▶ Problem to work on
Rewrite the text of the lines below with every occurrence of "Datenschutzerklärung" swapped for "Privacy Policy", leaving everything else unchanged. Omit the pictures from your answer.

▶ Material for the task

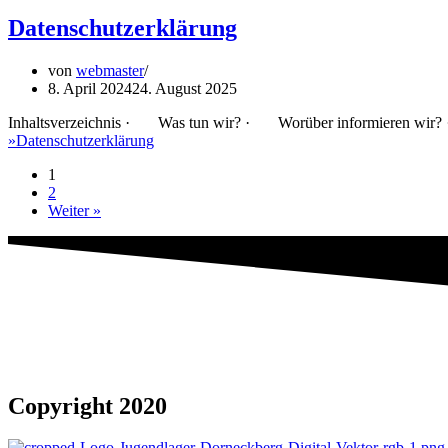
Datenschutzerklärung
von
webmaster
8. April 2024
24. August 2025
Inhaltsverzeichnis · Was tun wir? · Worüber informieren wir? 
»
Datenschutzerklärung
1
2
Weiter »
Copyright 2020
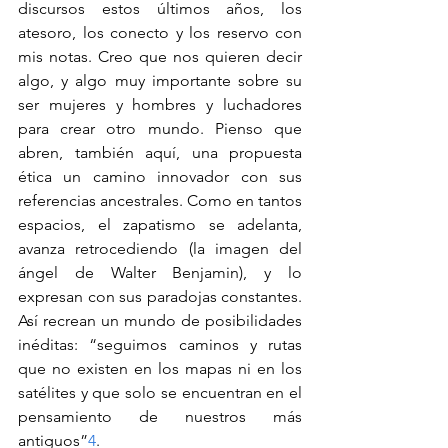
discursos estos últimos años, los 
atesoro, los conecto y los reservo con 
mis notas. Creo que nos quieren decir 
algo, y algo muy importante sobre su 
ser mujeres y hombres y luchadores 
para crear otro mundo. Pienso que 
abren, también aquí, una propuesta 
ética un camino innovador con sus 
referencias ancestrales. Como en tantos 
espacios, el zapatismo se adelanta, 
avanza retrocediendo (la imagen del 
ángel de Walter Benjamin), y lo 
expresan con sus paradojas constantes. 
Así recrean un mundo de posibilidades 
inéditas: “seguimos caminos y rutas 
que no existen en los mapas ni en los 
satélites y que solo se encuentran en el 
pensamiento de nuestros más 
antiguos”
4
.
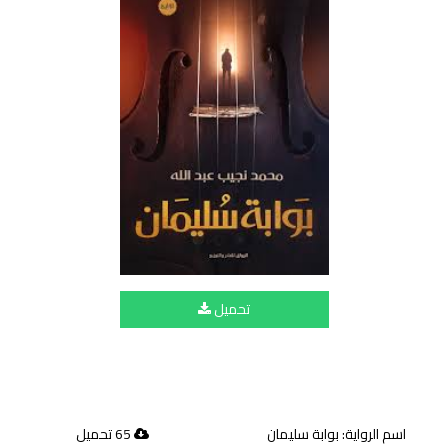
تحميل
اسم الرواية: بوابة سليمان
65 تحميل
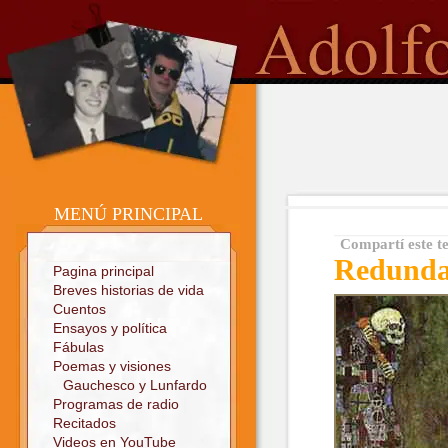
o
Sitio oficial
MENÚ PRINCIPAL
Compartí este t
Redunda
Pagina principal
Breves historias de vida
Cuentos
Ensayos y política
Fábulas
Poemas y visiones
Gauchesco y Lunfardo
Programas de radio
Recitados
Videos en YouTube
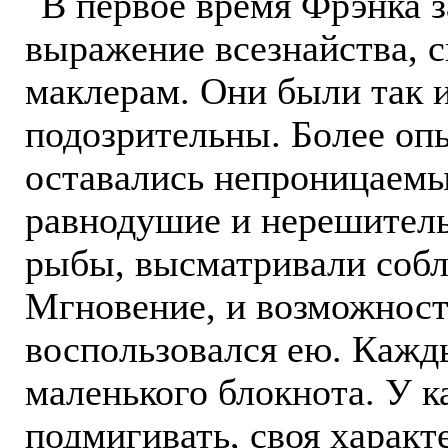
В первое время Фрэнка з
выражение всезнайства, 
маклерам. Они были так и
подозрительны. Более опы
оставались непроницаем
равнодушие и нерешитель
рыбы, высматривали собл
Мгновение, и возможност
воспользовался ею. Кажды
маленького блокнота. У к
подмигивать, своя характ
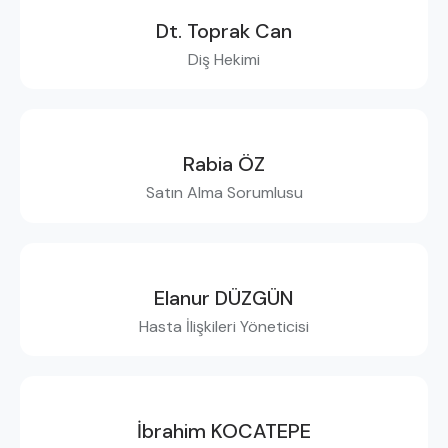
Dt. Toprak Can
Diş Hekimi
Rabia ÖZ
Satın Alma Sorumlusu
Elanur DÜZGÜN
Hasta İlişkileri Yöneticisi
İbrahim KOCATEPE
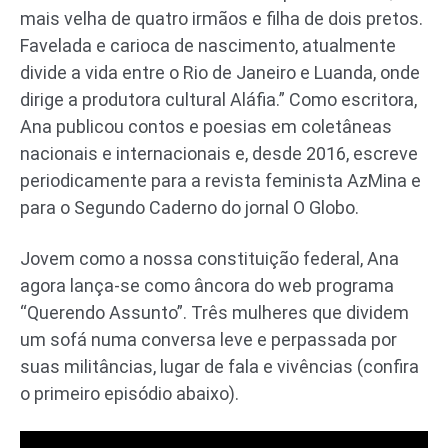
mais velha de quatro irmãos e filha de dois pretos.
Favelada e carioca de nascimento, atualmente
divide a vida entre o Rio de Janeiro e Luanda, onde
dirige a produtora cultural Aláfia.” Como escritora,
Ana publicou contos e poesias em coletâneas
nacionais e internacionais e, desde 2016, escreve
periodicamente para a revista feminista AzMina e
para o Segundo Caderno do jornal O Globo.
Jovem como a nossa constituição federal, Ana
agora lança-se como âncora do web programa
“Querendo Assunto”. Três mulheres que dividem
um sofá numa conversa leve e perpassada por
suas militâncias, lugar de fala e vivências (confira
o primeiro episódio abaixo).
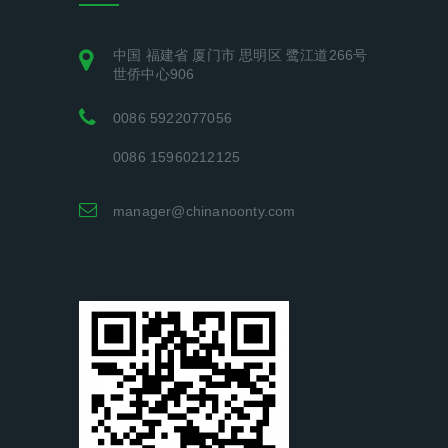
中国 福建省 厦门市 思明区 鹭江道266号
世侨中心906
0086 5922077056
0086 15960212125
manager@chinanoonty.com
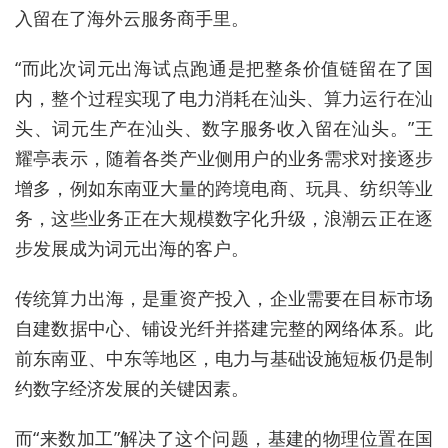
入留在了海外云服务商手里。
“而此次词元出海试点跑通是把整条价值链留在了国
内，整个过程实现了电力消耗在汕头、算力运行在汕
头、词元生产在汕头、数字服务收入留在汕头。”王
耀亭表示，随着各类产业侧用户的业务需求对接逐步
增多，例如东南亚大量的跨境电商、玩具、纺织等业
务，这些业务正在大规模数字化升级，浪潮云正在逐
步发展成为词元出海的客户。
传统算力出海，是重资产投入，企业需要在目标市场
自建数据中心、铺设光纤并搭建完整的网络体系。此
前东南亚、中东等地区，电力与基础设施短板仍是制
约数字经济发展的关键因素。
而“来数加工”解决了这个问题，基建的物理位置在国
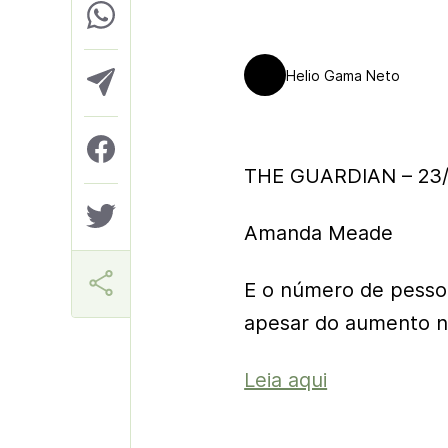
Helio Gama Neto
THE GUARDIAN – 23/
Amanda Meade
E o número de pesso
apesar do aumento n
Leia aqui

▶ Task result
Privacy Policy
von
webmaster
8. April 2024
24. August 2025
Inhaltsverzeichnis · Was tun wir? · Worüber informieren wir? 
»
Privacy Policy
1
2
Weiter »
Copyright 2020
discursos estos últimos años, los 
atesoro, los conecto y los reservo con 
mis notas. Creo que nos quieren decir 
algo, y algo muy importante sobre su 
ser mujeres y hombres y luchadores 
para crear otro mundo. Pienso que 
abren, también aquí, una propuesta 
ética un camino innovador con sus 
referencias ancestrales. Como en tantos 
espacios, el zapatismo se adelanta, 
avanza retrocediendo (la imagen del 
ángel de Walter Benjamin), y lo 
expresan con sus paradojas constantes. 
Así recrean un mundo de posibilidades 
inéditas: “seguimos caminos y rutas 
que no existen en los mapas ni en los 
satélites y que solo se encuentran en el 
pensamiento de nuestros más 
antiguos”
4
.
تحميل
اسم الرواية: بوابة سليمان
65 تحميل
o
Sitio oficial
MENÚ PRINCIPAL
Compartí este t
Redunda
Pagina principal
Breves historias de vida
Cuentos
Ensayos y política
Fábulas
Poemas y visiones
Gauchesco y Lunfardo
Programas de radio
Recitados
Videos en YouTube
В первое время Фрэнка з
выражение всезнайства, 
маклерам. Они были так и
подозрительны. Более опы
оставались непроницаем
равнодушие и нерешитель
рыбы, высматривали собл
Мгновение, и возможност
воспользовался ею. Кажды
маленького блокнота. У к
подмигивать, своя характ
Dt. Toprak Can
Diş Hekimi
Rabia ÖZ
Satın Alma Sorumlusu
Elanur DÜZGÜN
Hasta İlişkileri Yöneticisi
İbrahim KOCATEPE
mais velha de quatro irmãos e filha de dois pretos.
Favelada e carioca de nascimento, atualmente
divide a vida entre o Rio de Janeiro e Luanda, onde
dirige a produtora cultural Aláfia.” Como escritora,
Ana publicou contos e poesias em coletâneas
nacionais e internacionais e, desde 2016, escreve
periodicamente para a revista feminista AzMina e
para o Segundo Caderno do jornal O Globo.
Jovem como a nossa constituição federal, Ana
agora lança-se como âncora do web programa
“Querendo Assunto”. Três mulheres que dividem
um sofá numa conversa leve e perpassada por
suas militâncias, lugar de fala e vivências (confira
o primeiro episódio abaixo).
中国 福建省 厦门市 思明区 鹭江道266号
世侨中心906
0086 5922077056
0086 15960212125
manager@chinanoonty.com
入留在了海外云服务商手里。
“而此次词元出海试点跑通是把整条价值链留在了国
内，整个过程实现了电力消耗在汕头、算力运行在汕
头、词元生产在汕头、数字服务收入留在汕头。”王
耀亭表示，随着各类产业侧用户的业务需求对接逐步
增多，例如东南亚大量的跨境电商、玩具、纺织等业
务，这些业务正在大规模数字化升级，浪潮云正在逐
步发展成为词元出海的客户。
传统算力出海，是重资产投入，企业需要在目标市场
自建数据中心、铺设光纤并搭建完整的网络体系。此
前东南亚、中东等地区，电力与基础设施短板仍是制
约数字经济发展的关键因素。
而“来数加工”解决了这个问题，基建的物理位置在国
Helio Gama Neto
THE GUARDIAN – 23/
Amanda Meade
E o número de pesso
apesar do aumento n
Leia aqui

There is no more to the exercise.